Typewriter Fiba 17 is a regular weight, wide, medium contrast, upright, normal x-height, monospaced font.
Keywords: typewritten notes, editorial, book text, posters, packaging, vintage, writerly, utilitarian, documentary, worn, typewriter feel, aged texture, practical legibility, retro tone, slab serif, rounded corners, ink traps, soft terminals, mechanical.
A monolinear slab-serif design with wide set proportions and a steady, typewriter-like rhythm. Strokes show gentle irregularity and softened corners, with subtle notches and slight edge wobble that suggest ink spread or worn type. Serifs are sturdy and blocky, often with rounded joins, and counters stay fairly open for a clear, readable texture. The overall drawing keeps consistent spacing and alignment across capitals, lowercase, and figures, maintaining a disciplined mechanical feel despite the intentionally imperfect edges.
Well-suited to layouts that benefit from an authentic typed voice: editorial pull quotes, short-to-medium reading passages, captions, and faux-typewritten correspondence. It also works effectively for posters, labels, and packaging where a vintage documentary texture is desired without sacrificing clarity.
The font conveys a vintage, workmanlike tone—practical and document-oriented, but with a human, slightly battered character. Its restrained distress and softened shapes evoke typed manuscripts, field notes, and archival paperwork rather than sleek contemporary branding.

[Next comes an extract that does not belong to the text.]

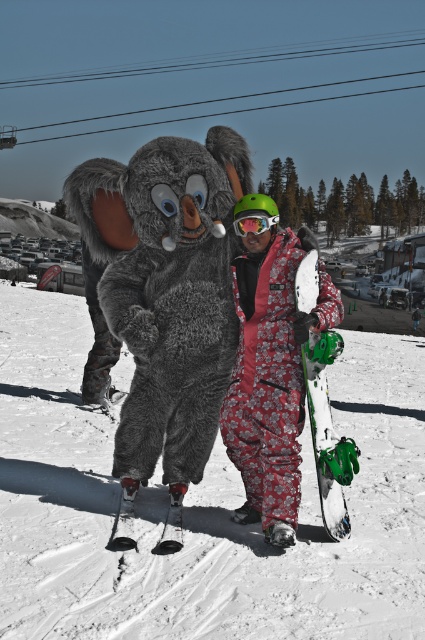
You are a photographer trying to capture a clear photo of the white matte snowboard at center without the fuzzy gray costume at center blocking it. What should you do?

The fuzzy gray costume at center is positioned over the white matte snowboard at center, so you should move the fuzzy gray costume at center or adjust your angle to avoid it blocking the snowboard.

You are a photographer trying to capture the snowboarder and mascot in a photo. The white matte snowboard at center and green matte goggles at center are both in the frame. If you want to ensure that the wider object is fully visible, which one should you focus on adjusting the camera angle for?

The white matte snowboard at center is wider than the green matte goggles at center, so you should focus on adjusting the camera angle to ensure the white matte snowboard at center is fully visible.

The design appears intended to replicate the look of mechanical typing while introducing gentle wear and ink character for warmth. It prioritizes consistent rhythm and legibility, adding just enough surface irregularity to feel tactile and archival.
Numerals follow the same sturdy slab construction and share the same softened, slightly distressed edges, helping text and data feel cohesive. The sample paragraph shows an even gray value across lines, with the irregularities staying subtle enough to read as texture rather than decoration.